MHC Class I, IEDB-IMGT, Nielsen et al.
PeptideMHC
Dataset Description
Binding of peptides to MHC class I molecules (MHC-I) is essential for antigen presentation to cytotoxic T-cells. An organized datasets by NetMHCpan for MHC class I collected from IEDB and IMGT/HLA database.
Task Description
Regression. Given the amino acid sequence of peptide and the pseudo amino acid sequence of MHC, predict the binding affinity.
Dataset Statistics
185,985 pairs, 43,018 peptides and 150 MHC class 1s
Available Splits
Random Split
Usage Example
from tdc_ml.multi_pred import PeptideMHC data = PeptideMHC(name='MHC1_IEDB-IMGT_Nielsen') # Access the data df = data.get_data() print(df.head()) # Get train/val/test splits split = data.get_split() print(split)
References
- [1] Nielsen, Morten, and Massimo Andreatta. “NetMHCpan-3.0; improved prediction of binding to MHC class I molecules integrating information from multiple receptor and peptide length datasets.” Genome medicine 8.1 (2016): 1-9.
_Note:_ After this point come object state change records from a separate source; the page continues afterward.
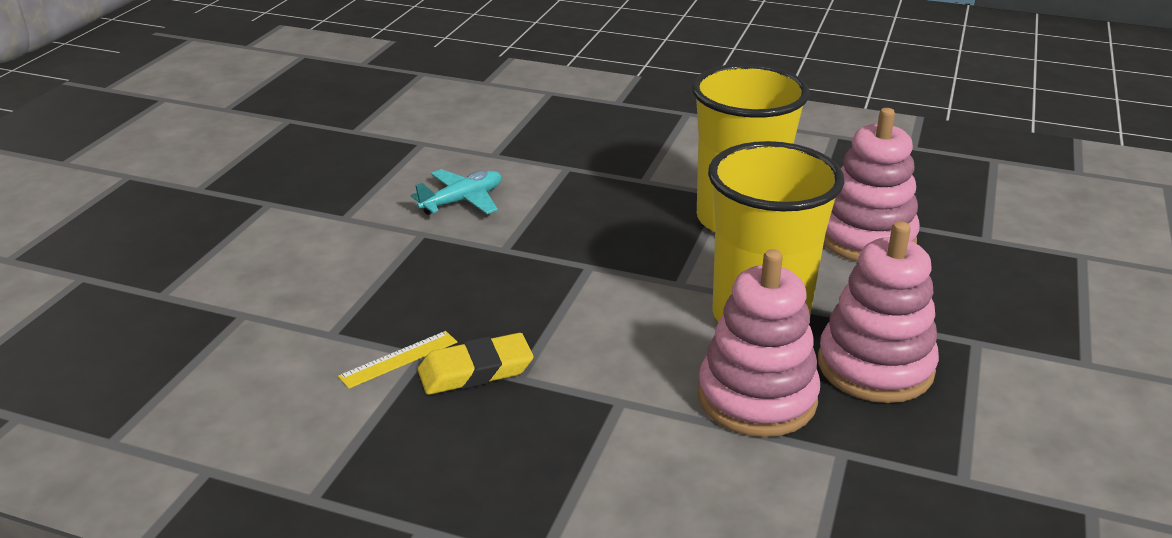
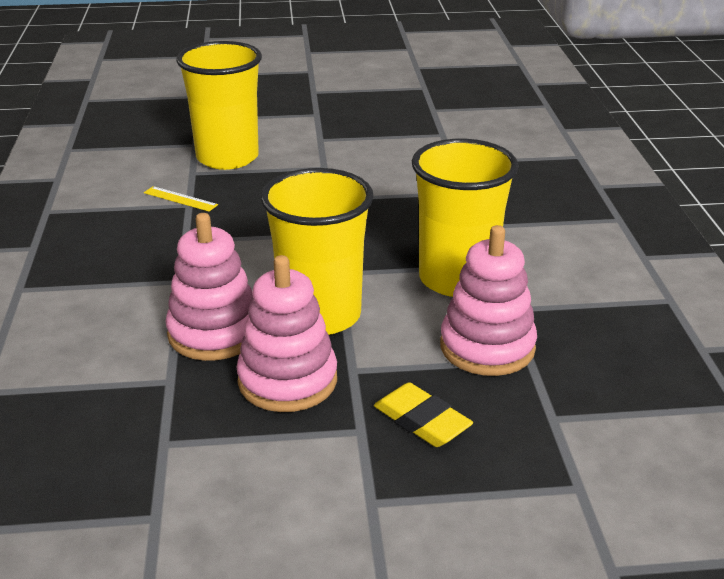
camera: 65 degrees right, 0 degrees up
turquoise plane [411,169,501,215] -> none
yellow eraser [418,333,534,395] -> yellow eraser moved to [374,383,473,447]
none -> yellow cup [176,41,262,170]

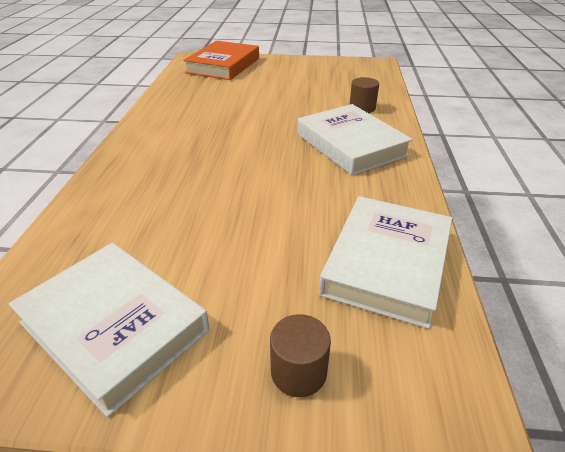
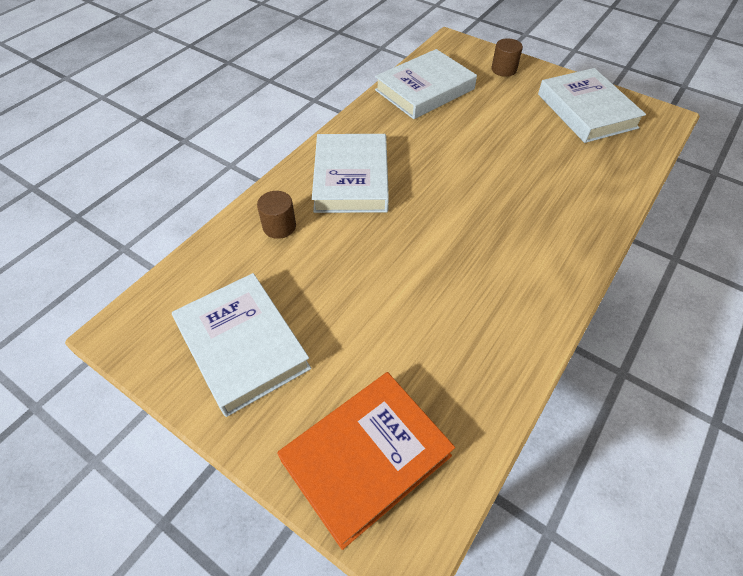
camera: 150 degrees left, 15 degrees up
none -> white book [172,273,311,417]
- [2] Vita, Randi, et al. “The immune epitope database (IEDB): 2018 update.” Nucleic acids research 47.D1 (2019): D339-D343.
- [3] Zeng, Haoyang, and David K. Gifford. “Quantification of uncertainty in peptide-MHC binding prediction improves high-affinity peptide Selection for therapeutic design.” Cell systems 9.2 (2019): 159-166.
License
This dataset is licensed under CC BY 4.0.